Spending appetites had softened although households did not seem worried about debt repayment, despite high levels of debt.
Westpac senior economist Satish Ranchhod said winter typically meant a dip in consumer confidence but not this year.
New Zealand households had shaken off their usual winter blues, leaving the index at its highest level since early 2015.
Looking at the breakdown of the June quarter survey, gains in confidence had been widespread, both geographically and by income levels.
However, Otago Chamber of Commerce chief executive Dougal McGowan had a different tale to tell when contacted for comment.
The chamber's latest survey results also arrived yesterday and expectations by New Zealand in general and Otago specifically had started to diverge.
Businesses in Otago were feeling much less confident about the future of business in New Zealand, and their own prospects.
Those feeling positive about the future had fallen to 35.59% from 41.79%, a ``significant drop'' of 18%.
``This is a move we usually see in winter, but more than we expected. Those saying the next six months will be worse are higher as well. Going down the list, confidence is starting to wane in all areas.''
Concerns about the economy were different in the South, he said.
The construction industry had kept people optimistic but the larger contracts had been let out and Mr McGowan was unsure whether any large projects were in the pipeline.
Manufacturing had also been an industry to watch for signs of forward orders.
Businesses in Otago were reporting concerns about house building despite the Dunedin City Council, and other local authorities, reporting a strong demand for building permits.
The consents were not being translated into activity, he said.
``A car dealership saw a real swing to used cars in April and May as people started to worry about rising debt and interest rates. People looking ahead are starting to be careful about their debt.''
Otago was still reliant on the primary sector for much of its wealth and people were not feeling as positive about how things would turn out in six months to a year, Mr McGowan said.
They were planning for a downturn, which was a practical way of ensuring the region's businesses and households got through downswings in the economy.
The recent strength of the dollar was also starting to worry businesses in the region, particularly exporters, and finding workers continued to be a major problem.
As the election loomed large, people were starting to feel unsettled about the result and what that could mean for their own circumstances, he said.
The Westpac McDermott Miller index showed the improvement in New Zealand consumer confidence had come on the back of two big developments in the economy.
Mr Ranchhod said there was a strengthening outlook for export earnings in recent months, which was being reflected in gains in confidence for rural communities.
Second, this year's Budget included planned adjustments to personal income tax thresholds and a family support package, both of which were scheduled to take effect from next year.
If implemented, the changes would give a boost to the disposable incomes of many households.
While households were increasingly optimistic about the outlook, they had become less upbeat about the current economic environment and that was weighing on spending appetites, he said.
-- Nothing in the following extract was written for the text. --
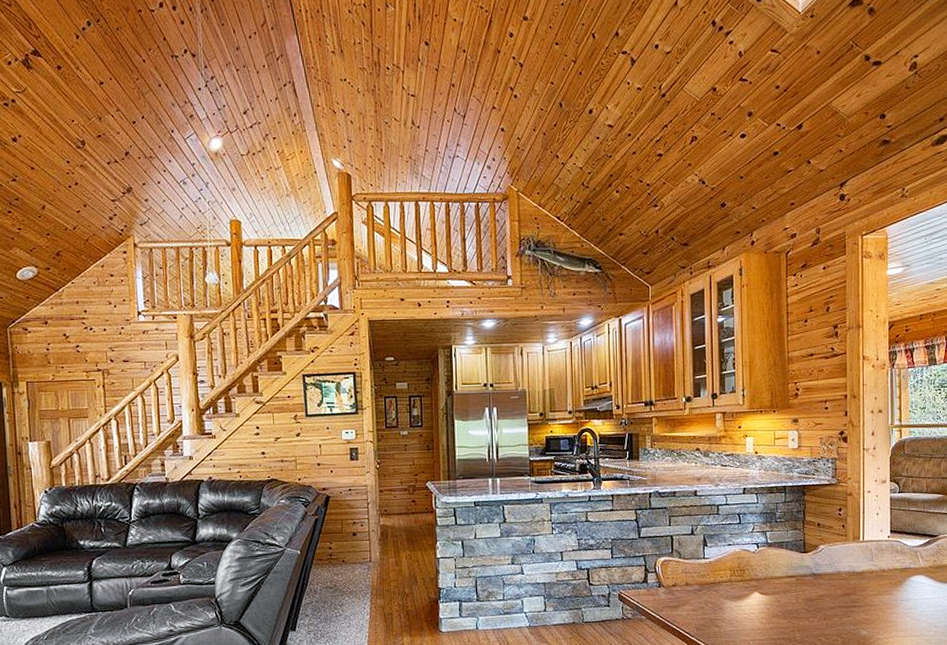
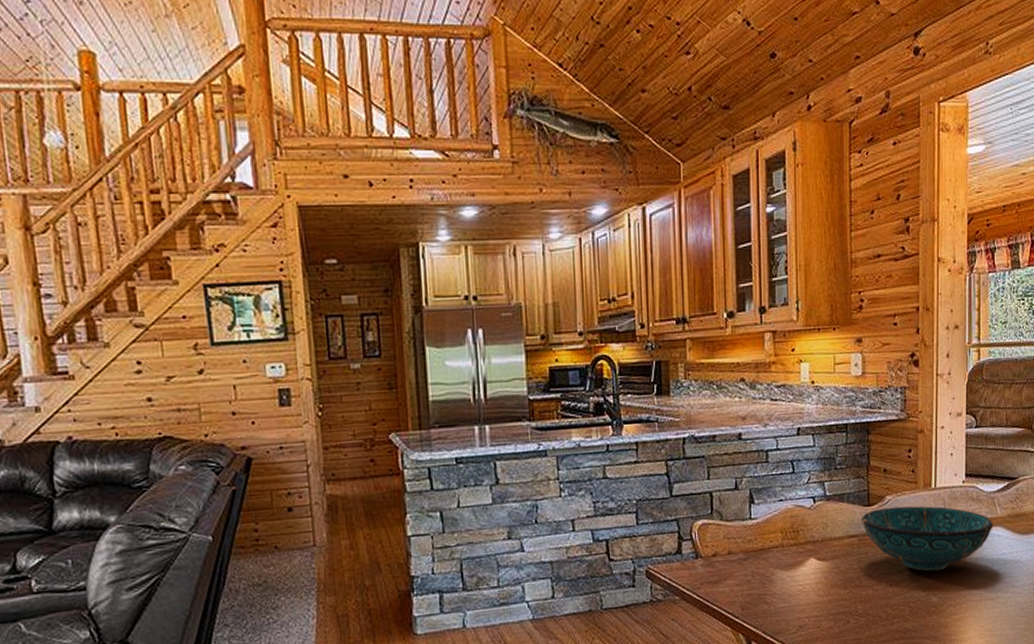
decorative bowl: none [799,554,917,609] -> present [862,506,994,571]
The number of households who thought now was a good time to purchase a major household item had been falling. Households were also reporting they had been reining in their spending on leisure activities like dining out.
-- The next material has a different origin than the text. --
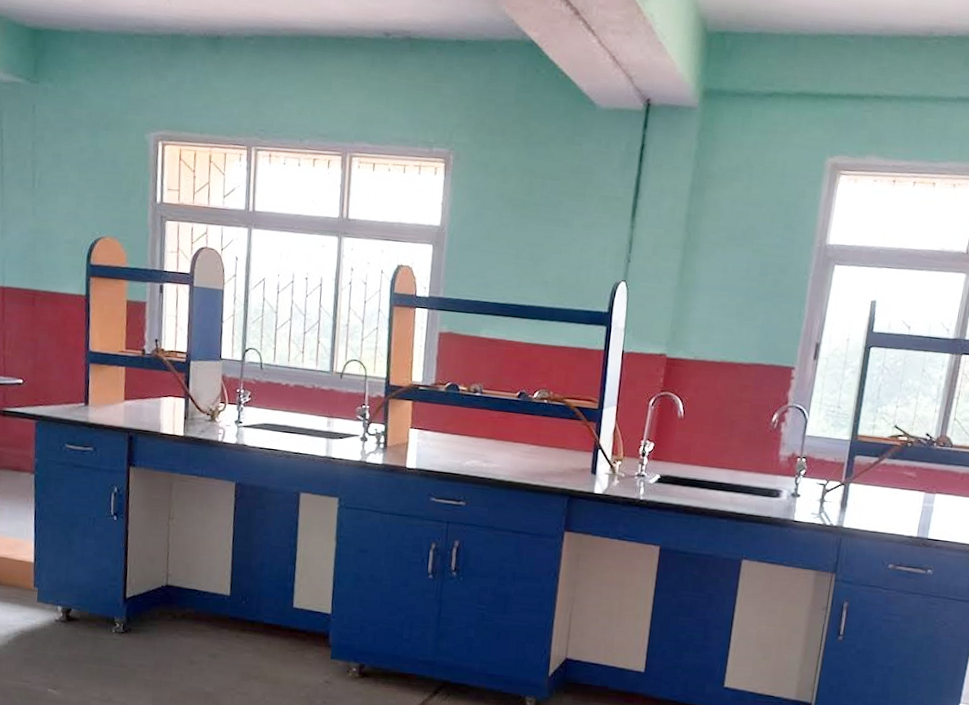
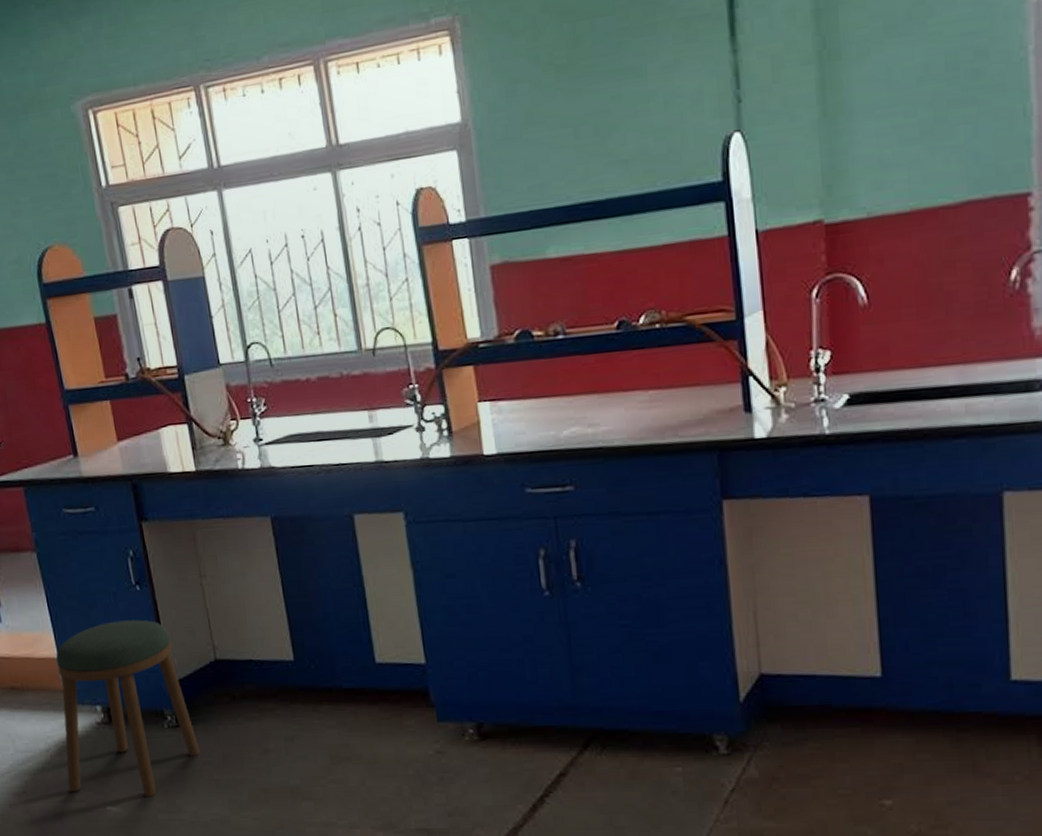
stool: none [18,541,138,686] -> present [56,619,201,797]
``Softening spending appetites are likely to reflect the rise in borrowing rates over the past year and the related slowdown in the housing market, both of which are key determinants of household spending. Households will often purchase new items when moving homes.''
Mr Ranchhod said an interesting feature of the June quarter's survey was the attitudes of households regarding debt.
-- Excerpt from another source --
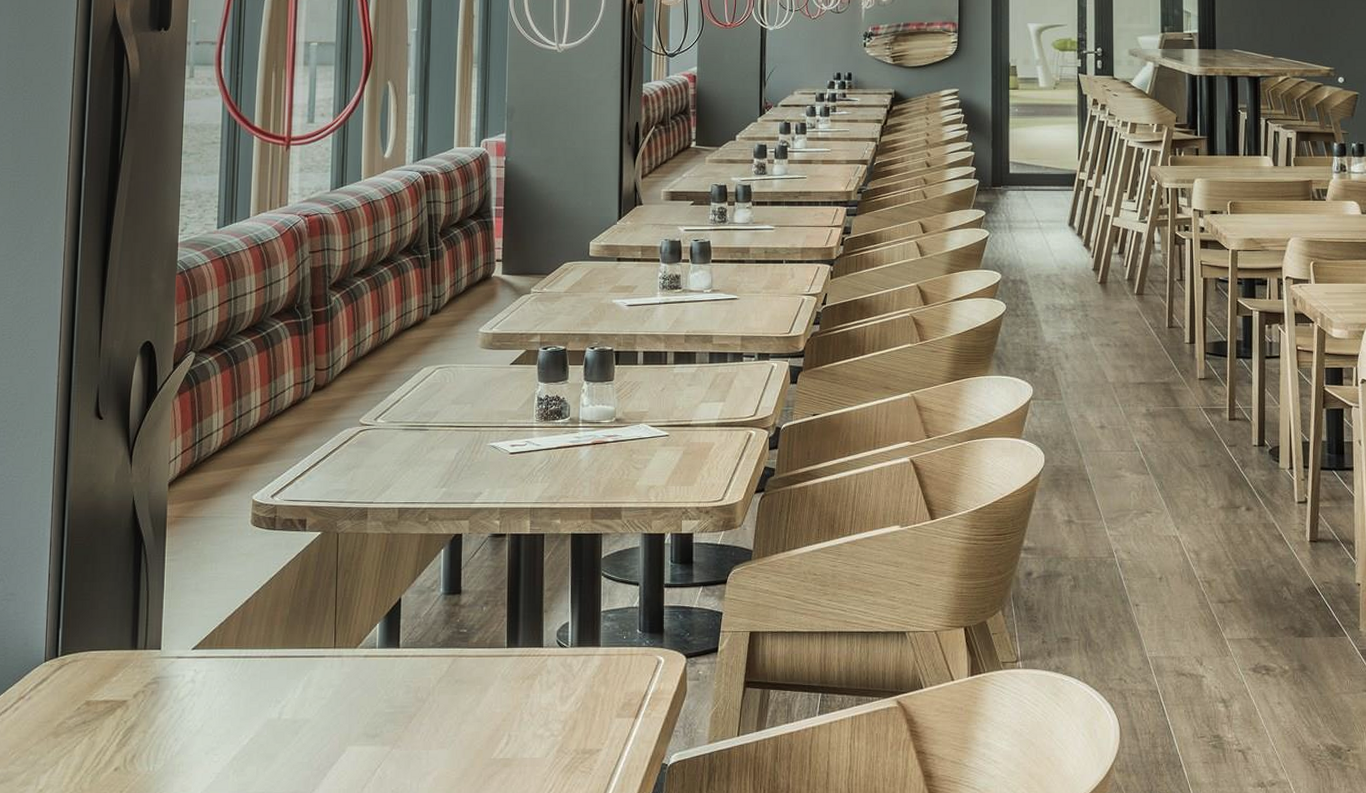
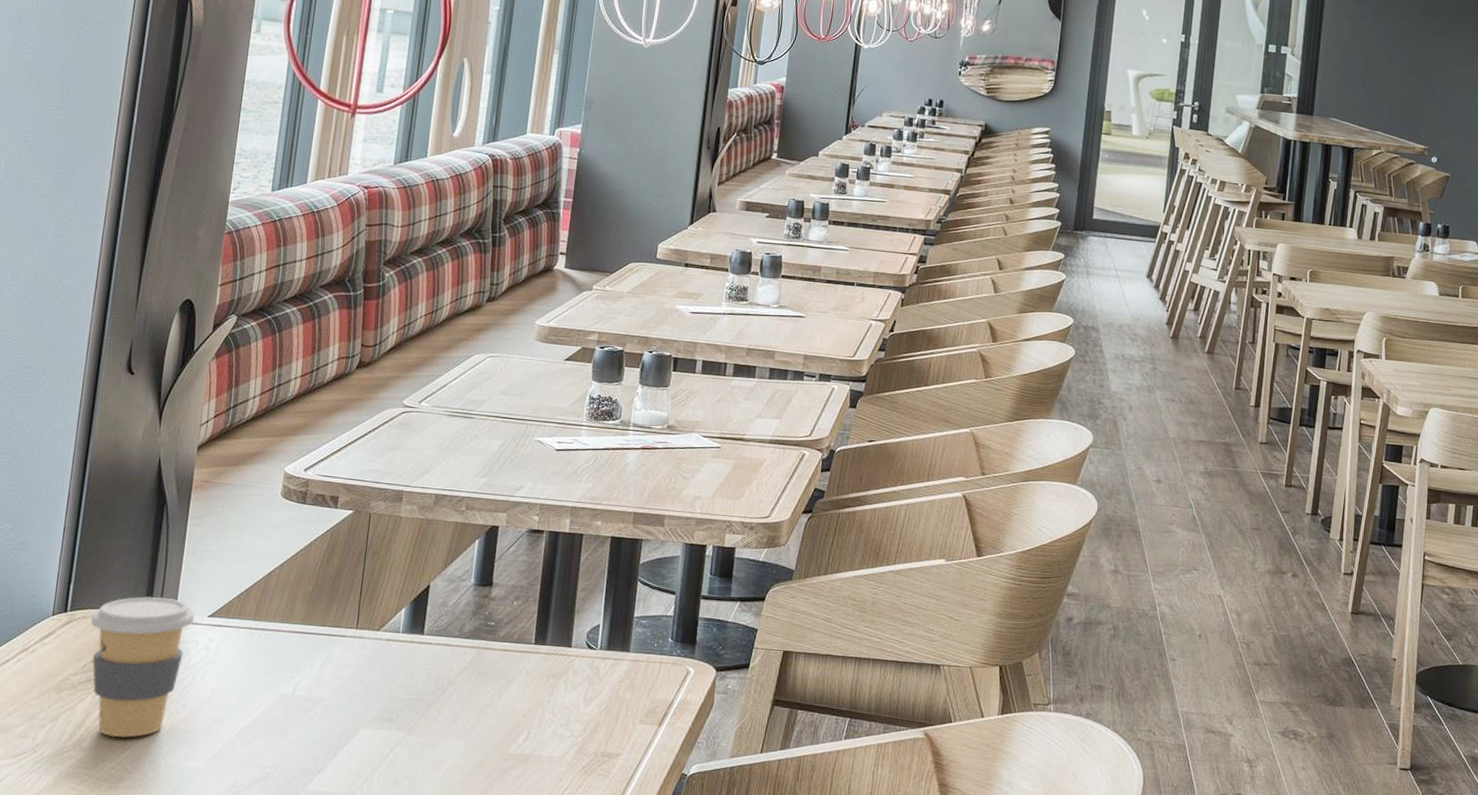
coffee cup: none [80,635,179,777] -> present [90,596,195,738]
Each quarter, households were asked what they would do if they received a windfall of $10,000.
In June, the number of households who said they would use those funds for savings or paying down debt fell.
``In fact, the proportion of households who are focusing on savings/debt repayment has only been this low once before in the 19 years we have been asking them about it.''
The June quarter fall was more surprising given the rises in interest rates since last year and might be a by-product of the increased confidence in the economic outlook, he said.
It would be an important area to watch with regards to both household confidence and spending.
Relative to disposable incomes, debt levels were at a record high and much of the leveraging was against housing assets.
As the housing market slowed, it could have an important impact on the financial health of households in coming years, Mr Ranchhod said.